What adds on to this sense of distance is that the film’s use of distinctive shots. First of all, Anderson employs the full shots that include every character of the scene in one shot. In figment 2, for instance, is the scene where M. Gustave and Zero are just about to be arrested by the police for as the suspect of the murder case. Unlike other films, where the audience is in the position of one of the characters, in this it is evident that the audience views the scene in the third-person perspective. The perspective changes in that the audience directly faces the main characters. Unlike in other films, the audience see the whole set of characters in one scene, as if an observer, not as some participant in the film. That is, Wes Anderson distances the audience from the scene in a way that the film feels more like a picture book less a film. The film seems like the books that have pictures and paintings that guide the readers.
Another distinct shot is that the main characters face the audience directly, as in figment 3. The characters are appeared as if the characters of book: M. Gustave always faces directly at the audience and seem to create eye-contacts often. “The Grand Budapest Hotel” employs symmetry and full shots to instill stillness into the film.
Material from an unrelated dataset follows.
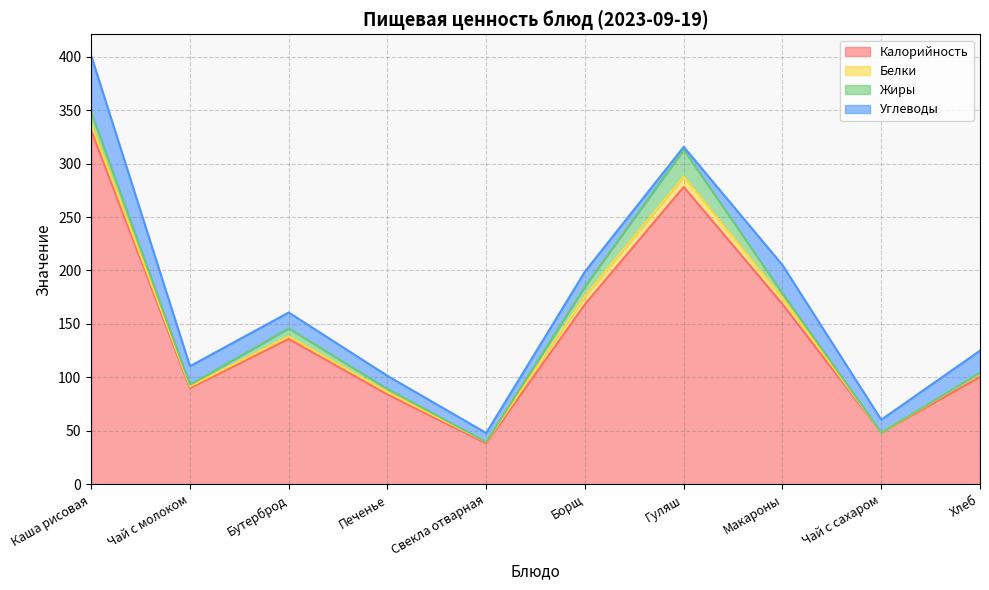

Which category has the highest value across all series?

Каша рисовая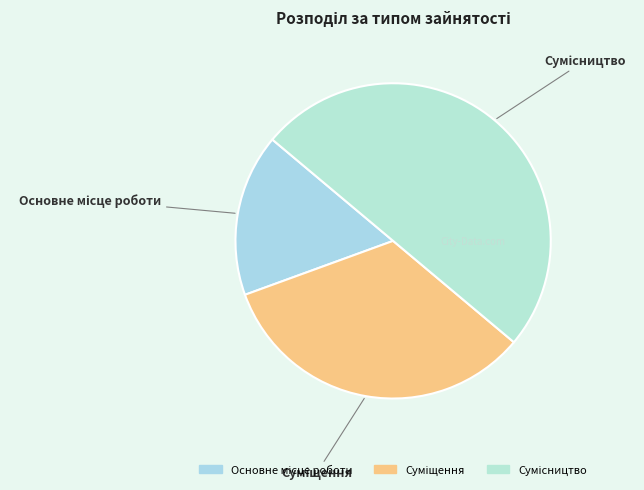

Is Основне місце роботи the majority of the pie?

No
The static scenes function according to and above what Foster and Goldman suggest in their essays, adding on to the conversation of stillness and movement. Stillness in the film provides the audience with agency.
To further the conversation of stillness, in the second notion of literal sense of mobility and immobility, we can witness how the concept of mobility and immobility functions in the film. In “the Grand Budapest Hotel,” such moments of static scenes, the moment of immobility. In the film, during the seemingly paused scenes, we can detect small movements—some characters nodding heads, moving hands, etc. Stillness that come before and after fast-pace chase scenes rather increases tension and speed. That is, when the static scenes indicate stillness through the picturesque scenes. Whenever Anderson creates static scenes that seemingly lack movements, the symmetry and full shots appear.
“The Grand Budapest Hotel” is the protest against the traditional storytelling that involves the audience but withdraw their reality as soon as the film ends. By posing as a true story yet told in a way that it is fictional explicitly, film continues to stay in the reality of people, at least as some glimpse of the fantasy of hospitality because the audience maintains the stance of observer. “The Grand Budapest Hotel” continues the illusion of the world where fear is not interpreted as offense, the world where people are not kicked out because they are immigrants. Indeed, this idea is also what the two texts talk about, a world without boundary between AIDS/HIV patients and others, queers and other, black populations and others. “The Grand Budapest Hotel” embodies the conversation of stillness and agency, both in literal and symbolic sense. By creating static scenes, the chase scenes rather gain speed and suspense. By keeping distance from the audience, the film protests the world with boundaries.